Da igual que nos digan que nuestros residuos tardan siglos en descomponerse, que estamos condenando a las generaciones futuras, que contaminamos nuestros océanos y mares y que nuestras inmundicias pasan a la cadena alimenticia. Nos da igual. Hemos tenido que sufrir una pandemia para enterarnos de que el planeta está mejor sin nosotros. Un par de meses confinados y se despeja de CO2 la atmósfera que corona amenazante nuestras grandes urbes. Nunca antes habían estado tan pulcras nuestras calles, sin colillas arrinconadas en los perfiles de los bordillos. El servicio municipal de Limpieza estuvo limpiando sobre limpio, aceras y calzadas que pocos pisaban y que pocos manchaban.

Pero nos han abierto la puerta de casa y nos hemos lanzado como locos a ensuciar. De una manera tan desconsiderada que podemos llegar a pensar que es premeditada. No hay que fijarse mucho para dar con el rastro de la presencia humana. El lunes por la mañana, el parque de la margen derecha del Guadiana en Badajoz amaneció con los envoltorios de la cena que algunas pandillas engulleron la noche antes a base de menús de comida rápida. Es indignante que con tantas papeleras diseminadas al borde de los senderos y escoltando los bancos, los comensales no se dignasen a depositar los restos de sus degluciones en el lugar destinado a los desperdicios, en vez de abandonarlos a su suerte alrededor y encima de los bancos. Además de bolsas y cartones, había paquetes abiertos de kétchup con su contenido restregado a conciencia por el asiento, no se entiende con qué cometido, y envases de helado vacíos cuajaditos de hormigas, que se encargaban de rebañar lo que los ineducados dejaron a su paso.
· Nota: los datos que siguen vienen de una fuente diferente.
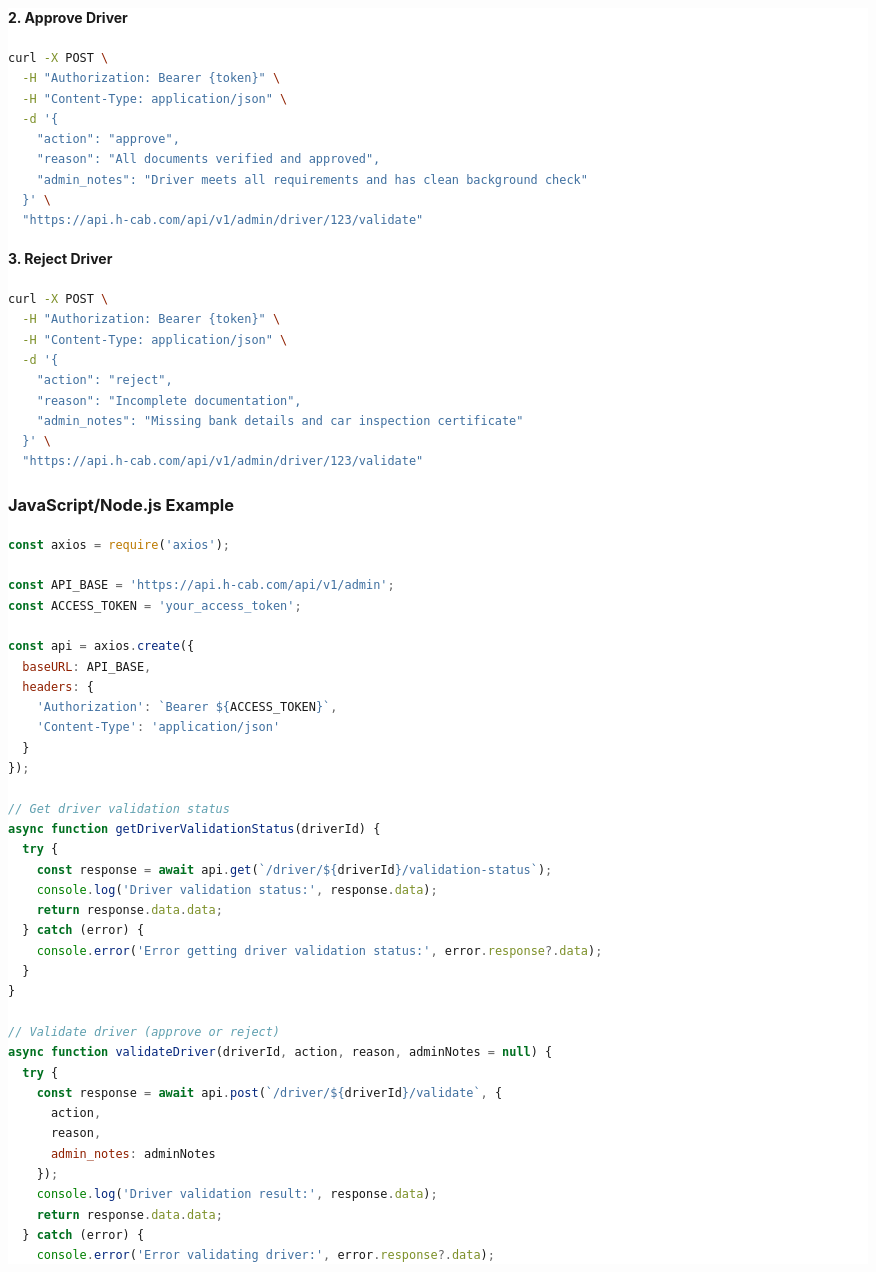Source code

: #### 2. Approve Driver
```bash
curl -X POST \
  -H "Authorization: Bearer {token}" \
  -H "Content-Type: application/json" \
  -d '{
    "action": "approve",
    "reason": "All documents verified and approved",
    "admin_notes": "Driver meets all requirements and has clean background check"
  }' \
  "https://api.h-cab.com/api/v1/admin/driver/123/validate"
```

#### 3. Reject Driver
```bash
curl -X POST \
  -H "Authorization: Bearer {token}" \
  -H "Content-Type: application/json" \
  -d '{
    "action": "reject",
    "reason": "Incomplete documentation",
    "admin_notes": "Missing bank details and car inspection certificate"
  }' \
  "https://api.h-cab.com/api/v1/admin/driver/123/validate"
```

### JavaScript/Node.js Example
```javascript
const axios = require('axios');

const API_BASE = 'https://api.h-cab.com/api/v1/admin';
const ACCESS_TOKEN = 'your_access_token';

const api = axios.create({
  baseURL: API_BASE,
  headers: {
    'Authorization': `Bearer ${ACCESS_TOKEN}`,
    'Content-Type': 'application/json'
  }
});

// Get driver validation status
async function getDriverValidationStatus(driverId) {
  try {
    const response = await api.get(`/driver/${driverId}/validation-status`);
    console.log('Driver validation status:', response.data);
    return response.data.data;
  } catch (error) {
    console.error('Error getting driver validation status:', error.response?.data);
  }
}

// Validate driver (approve or reject)
async function validateDriver(driverId, action, reason, adminNotes = null) {
  try {
    const response = await api.post(`/driver/${driverId}/validate`, {
      action,
      reason,
      admin_notes: adminNotes
    });
    console.log('Driver validation result:', response.data);
    return response.data.data;
  } catch (error) {
    console.error('Error validating driver:', error.response?.data);
```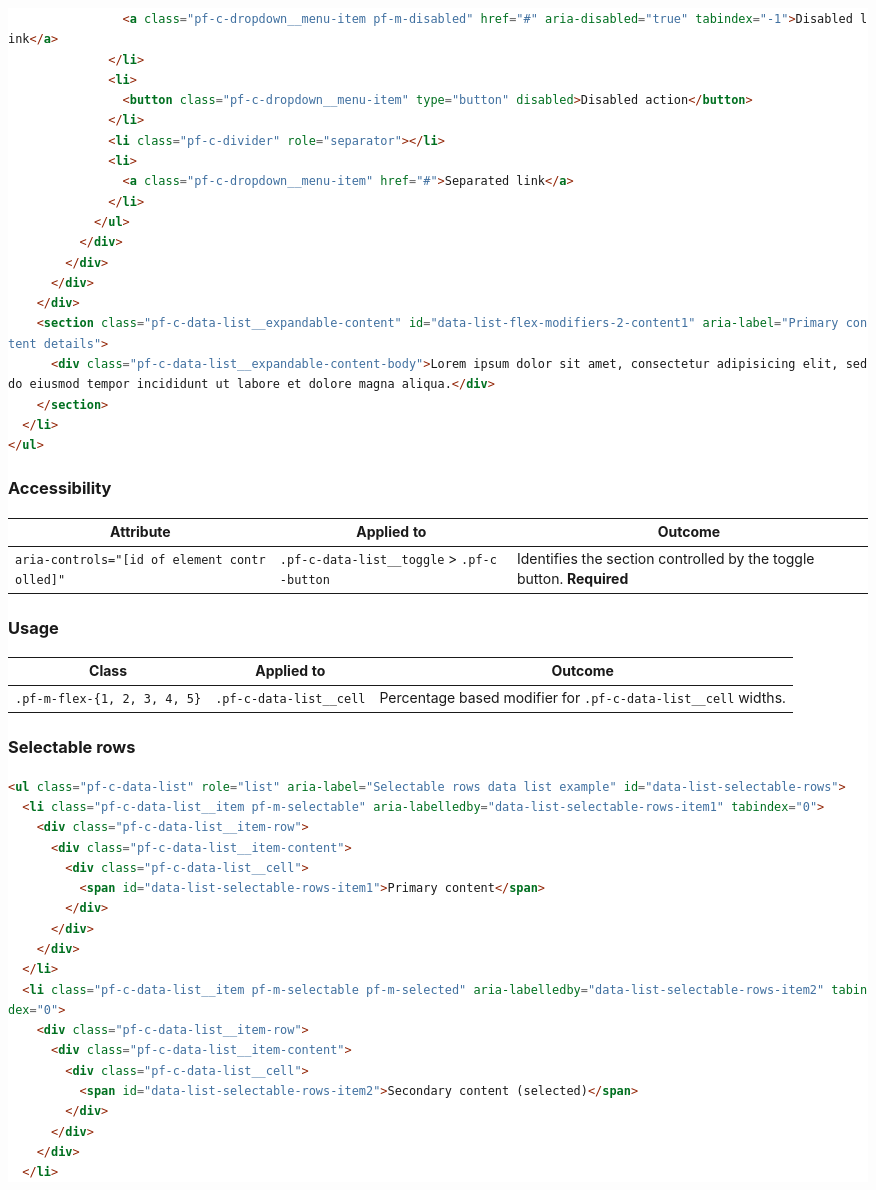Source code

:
 ```html
                <a class="pf-c-dropdown__menu-item pf-m-disabled" href="#" aria-disabled="true" tabindex="-1">Disabled link</a>
              </li>
              <li>
                <button class="pf-c-dropdown__menu-item" type="button" disabled>Disabled action</button>
              </li>
              <li class="pf-c-divider" role="separator"></li>
              <li>
                <a class="pf-c-dropdown__menu-item" href="#">Separated link</a>
              </li>
            </ul>
          </div>
        </div>
      </div>
    </div>
    <section class="pf-c-data-list__expandable-content" id="data-list-flex-modifiers-2-content1" aria-label="Primary content details">
      <div class="pf-c-data-list__expandable-content-body">Lorem ipsum dolor sit amet, consectetur adipisicing elit, sed do eiusmod tempor incididunt ut labore et dolore magna aliqua.</div>
    </section>
  </li>
</ul>
```

### Accessibility

| Attribute                                    | Applied to                                 | Outcome                                                              |
| -------------------------------------------- | ------------------------------------------ | -------------------------------------------------------------------- |
| `aria-controls="[id of element controlled]"` | `.pf-c-data-list__toggle` > `.pf-c-button` | Identifies the section controlled by the toggle button. **Required** |

### Usage

| Class                        | Applied to              | Outcome                                                       |
| ---------------------------- | ----------------------- | ------------------------------------------------------------- |
| `.pf-m-flex-{1, 2, 3, 4, 5}` | `.pf-c-data-list__cell` | Percentage based modifier for `.pf-c-data-list__cell` widths. |

### Selectable rows

```html
<ul class="pf-c-data-list" role="list" aria-label="Selectable rows data list example" id="data-list-selectable-rows">
  <li class="pf-c-data-list__item pf-m-selectable" aria-labelledby="data-list-selectable-rows-item1" tabindex="0">
    <div class="pf-c-data-list__item-row">
      <div class="pf-c-data-list__item-content">
        <div class="pf-c-data-list__cell">
          <span id="data-list-selectable-rows-item1">Primary content</span>
        </div>
      </div>
    </div>
  </li>
  <li class="pf-c-data-list__item pf-m-selectable pf-m-selected" aria-labelledby="data-list-selectable-rows-item2" tabindex="0">
    <div class="pf-c-data-list__item-row">
      <div class="pf-c-data-list__item-content">
        <div class="pf-c-data-list__cell">
          <span id="data-list-selectable-rows-item2">Secondary content (selected)</span>
        </div>
      </div>
    </div>
  </li>
```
Se acabó el confinamiento y las calles y espacios públicos vuelven a recoger los desechos que dejamos a nuestro paso. Con el añadido de los nuevos complementos de usar y tirar que ha incorporado la crisis sanitaria para evitar los contagios: los guantes y las mascarillas, todos de plástico, que suman nuevos desafíos a quienes luchan por proteger a este planeta de la contaminación.
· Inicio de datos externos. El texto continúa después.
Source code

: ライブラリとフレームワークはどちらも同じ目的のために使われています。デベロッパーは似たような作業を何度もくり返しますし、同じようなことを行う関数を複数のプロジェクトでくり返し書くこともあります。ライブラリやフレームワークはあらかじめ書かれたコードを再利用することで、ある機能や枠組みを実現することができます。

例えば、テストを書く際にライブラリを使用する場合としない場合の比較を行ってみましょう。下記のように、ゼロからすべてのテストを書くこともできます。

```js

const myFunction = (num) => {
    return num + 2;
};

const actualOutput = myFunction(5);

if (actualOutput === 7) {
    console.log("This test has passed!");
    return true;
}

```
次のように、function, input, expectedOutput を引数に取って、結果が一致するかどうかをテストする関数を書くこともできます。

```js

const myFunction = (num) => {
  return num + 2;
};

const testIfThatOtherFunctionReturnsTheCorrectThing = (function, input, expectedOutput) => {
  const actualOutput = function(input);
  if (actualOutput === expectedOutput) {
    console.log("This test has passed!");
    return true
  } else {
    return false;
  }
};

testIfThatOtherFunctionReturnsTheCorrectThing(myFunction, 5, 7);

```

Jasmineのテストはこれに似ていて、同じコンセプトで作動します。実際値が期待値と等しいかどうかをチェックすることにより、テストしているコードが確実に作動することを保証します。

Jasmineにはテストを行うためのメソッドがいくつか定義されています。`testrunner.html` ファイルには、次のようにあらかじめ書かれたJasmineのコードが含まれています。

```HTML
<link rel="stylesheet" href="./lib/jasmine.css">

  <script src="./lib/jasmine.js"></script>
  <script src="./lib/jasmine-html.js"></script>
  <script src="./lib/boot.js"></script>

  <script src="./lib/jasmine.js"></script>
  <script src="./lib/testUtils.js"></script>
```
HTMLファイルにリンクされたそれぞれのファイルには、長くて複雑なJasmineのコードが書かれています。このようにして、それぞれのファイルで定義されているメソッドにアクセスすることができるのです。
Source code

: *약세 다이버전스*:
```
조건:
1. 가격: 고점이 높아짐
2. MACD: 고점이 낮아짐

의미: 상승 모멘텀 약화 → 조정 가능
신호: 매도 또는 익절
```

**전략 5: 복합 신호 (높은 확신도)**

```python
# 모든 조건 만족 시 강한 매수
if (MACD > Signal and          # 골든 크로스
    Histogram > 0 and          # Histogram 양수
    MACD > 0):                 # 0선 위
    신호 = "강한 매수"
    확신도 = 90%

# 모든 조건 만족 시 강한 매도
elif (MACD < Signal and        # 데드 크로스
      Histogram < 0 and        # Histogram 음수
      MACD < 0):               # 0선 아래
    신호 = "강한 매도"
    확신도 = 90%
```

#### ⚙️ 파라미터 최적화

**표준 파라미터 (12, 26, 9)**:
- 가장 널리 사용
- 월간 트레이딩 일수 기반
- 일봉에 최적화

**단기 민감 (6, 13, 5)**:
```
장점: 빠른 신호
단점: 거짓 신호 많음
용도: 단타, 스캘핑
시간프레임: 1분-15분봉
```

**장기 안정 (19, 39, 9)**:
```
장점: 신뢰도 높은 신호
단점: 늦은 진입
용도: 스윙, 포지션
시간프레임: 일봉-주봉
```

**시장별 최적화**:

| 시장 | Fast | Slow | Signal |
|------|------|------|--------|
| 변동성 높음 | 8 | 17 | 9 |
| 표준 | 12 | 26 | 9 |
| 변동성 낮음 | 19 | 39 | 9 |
En cualquiera de los paseos a los que los pacenses somos tan aficionados entre los puentes, en las márgenes del Guadiana, en la carretera de Las Vaguadas, o en Circunvalación, es difícil no toparnos con mascarillas abandonadas a su suerte y hasta guantes, incluso emparejados, buena muestra de que no han llegado volando escapando de la prisión de alguna papelera. Es fácil que las mascarillas se desprendan de nuestras caras, pero hay que ser vago para ni siquiera molestarse en recogerlas. Mal estamos con que las más usadas sean de un solo uso, porque si se nos caen al suelo, damos por finiquitada su vida útil y si te he visto no me acuerdo. Guantes y mascarillas ya han empezado a llegar al fondo de los mares, como nos están mostrando los buzos de organizaciones ecologistas que se afanan en echarnos en cara nuestras miserias. Calculan que una mascarilla tarda 400 años en descomponerse. Ni aún así somos capaces de concienciarnos. Por muchas campañas que nos pongan delante de las narices, que por muy simples que parezcan los mensajes que transmiten, nunca están de más. Como no lo está que nos reprochen nuestro comportamiento y que nos digan que el que es limpio lo es en su casa y fuera de ella. Porque si ahora son pocas las mascarillas y guantes tirados en las calles, esto acaba de empezar. Ambos complementos han llegado para quedarse, entre nosotros y entre quienes vendrán mucho después de nosotros. Y no será por poco tiempo.